Con más de 1.356.000 motos circulando por las calles del departamento —más de la mitad del parque automotor— Antioquia se ha convertido en un territorio dominado por las dos ruedas. El segundo en el país, superado sólo por Cundinamarca, y no precisamente por mejores vías o cultura vial, sino por necesidad, informalidad y falta de alternativas reales de transporte público. En el Valle de Aburrá, esta supremacía no es anecdótica: es estructural.

Es fácil entender el auge de las motocicletas: bajo costo, ahorro de tiempo, posibilidad de llegar donde los buses no llegan o no caben. Para miles de ciudadanos, es una herramienta de trabajo, un salvavidas económico y un medio de subsistencia. Pero también —y ahí es donde el problema se agrava— es el actor principal en los registros de accidentalidad, mortalidad vial y congestión. El mismo vehículo que representa movilidad para unos, significa riesgo para todos.

Según los expertos, la moto es una solución individual a un problema colectivo. Y como toda solución individual que se masifica sin control, colapsa al sistema. En Antioquia, cada nuevo motociclista implica también una nueva apuesta por la supervivencia en un ecosistema vial frágil, sin infraestructura adecuada, sin campañas de educación permanentes y con una vigilancia que no da abasto. El crecimiento del parque motorizado va más rápido que la capacidad institucional para ordenarlo.

§ Consigna
Transcribe completo y sin cambios el texto sobre las motos en Antioquia. No hace falta usar los registros.

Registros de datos

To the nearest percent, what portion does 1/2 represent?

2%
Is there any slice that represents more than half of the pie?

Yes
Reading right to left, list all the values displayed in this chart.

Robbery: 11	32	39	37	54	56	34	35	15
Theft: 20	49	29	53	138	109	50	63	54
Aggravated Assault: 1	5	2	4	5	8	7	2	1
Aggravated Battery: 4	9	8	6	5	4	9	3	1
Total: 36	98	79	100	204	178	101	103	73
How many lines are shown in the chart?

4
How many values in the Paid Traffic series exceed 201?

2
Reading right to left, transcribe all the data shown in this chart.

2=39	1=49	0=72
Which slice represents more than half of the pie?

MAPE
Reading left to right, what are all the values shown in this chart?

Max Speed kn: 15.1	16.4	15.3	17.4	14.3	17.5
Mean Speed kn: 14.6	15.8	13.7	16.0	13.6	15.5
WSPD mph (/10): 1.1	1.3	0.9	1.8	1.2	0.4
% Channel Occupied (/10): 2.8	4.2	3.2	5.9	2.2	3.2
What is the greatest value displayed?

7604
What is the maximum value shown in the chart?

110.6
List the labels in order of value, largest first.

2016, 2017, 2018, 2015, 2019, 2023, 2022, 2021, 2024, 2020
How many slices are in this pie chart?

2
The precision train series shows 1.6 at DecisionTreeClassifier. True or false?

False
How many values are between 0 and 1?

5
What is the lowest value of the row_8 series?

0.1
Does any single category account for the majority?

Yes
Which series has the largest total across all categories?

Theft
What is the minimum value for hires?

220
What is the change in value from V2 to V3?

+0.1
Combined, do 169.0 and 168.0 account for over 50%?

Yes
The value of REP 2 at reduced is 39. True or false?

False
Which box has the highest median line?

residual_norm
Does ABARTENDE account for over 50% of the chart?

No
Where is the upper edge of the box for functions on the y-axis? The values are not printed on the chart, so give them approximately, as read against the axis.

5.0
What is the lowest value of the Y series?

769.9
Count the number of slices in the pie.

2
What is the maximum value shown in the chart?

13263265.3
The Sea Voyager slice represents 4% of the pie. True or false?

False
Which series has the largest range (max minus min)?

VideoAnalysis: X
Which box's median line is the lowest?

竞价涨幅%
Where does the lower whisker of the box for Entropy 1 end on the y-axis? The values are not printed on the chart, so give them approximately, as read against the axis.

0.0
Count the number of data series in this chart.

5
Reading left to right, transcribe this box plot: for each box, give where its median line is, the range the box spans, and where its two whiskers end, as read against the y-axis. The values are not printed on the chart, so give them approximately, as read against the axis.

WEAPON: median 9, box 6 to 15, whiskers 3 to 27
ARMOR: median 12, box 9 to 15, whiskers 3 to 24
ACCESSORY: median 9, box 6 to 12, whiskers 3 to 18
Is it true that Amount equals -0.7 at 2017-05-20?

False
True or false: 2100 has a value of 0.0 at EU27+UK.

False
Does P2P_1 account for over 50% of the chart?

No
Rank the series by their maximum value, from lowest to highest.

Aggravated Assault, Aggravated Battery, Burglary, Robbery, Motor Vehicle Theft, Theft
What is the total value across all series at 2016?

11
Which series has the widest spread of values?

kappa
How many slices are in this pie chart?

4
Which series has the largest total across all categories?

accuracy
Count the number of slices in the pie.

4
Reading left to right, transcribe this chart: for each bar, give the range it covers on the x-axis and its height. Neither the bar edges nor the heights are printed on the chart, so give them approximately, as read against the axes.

§ Resultado
Con más de 1.356.000 motos circulando por las calles del departamento —más de la mitad del parque automotor— Antioquia se ha convertido en un territorio dominado por las dos ruedas. El segundo en el país, superado sólo por Cundinamarca, y no precisamente por mejores vías o cultura vial, sino por necesidad, informalidad y falta de alternativas reales de transporte público. En el Valle de Aburrá, esta supremacía no es anecdótica: es estructural.

Es fácil entender el auge de las motocicletas: bajo costo, ahorro de tiempo, posibilidad de llegar donde los buses no llegan o no caben. Para miles de ciudadanos, es una herramienta de trabajo, un salvavidas económico y un medio de subsistencia. Pero también —y ahí es donde el problema se agrava— es el actor principal en los registros de accidentalidad, mortalidad vial y congestión. El mismo vehículo que representa movilidad para unos, significa riesgo para todos.

Según los expertos, la moto es una solución individual a un problema colectivo. Y como toda solución individual que se masifica sin control, colapsa al sistema. En Antioquia, cada nuevo motociclista implica también una nueva apuesta por la supervivencia en un ecosistema vial frágil, sin infraestructura adecuada, sin campañas de educación permanentes y con una vigilancia que no da abasto. El crecimiento del parque motorizado va más rápido que la capacidad institucional para ordenarlo.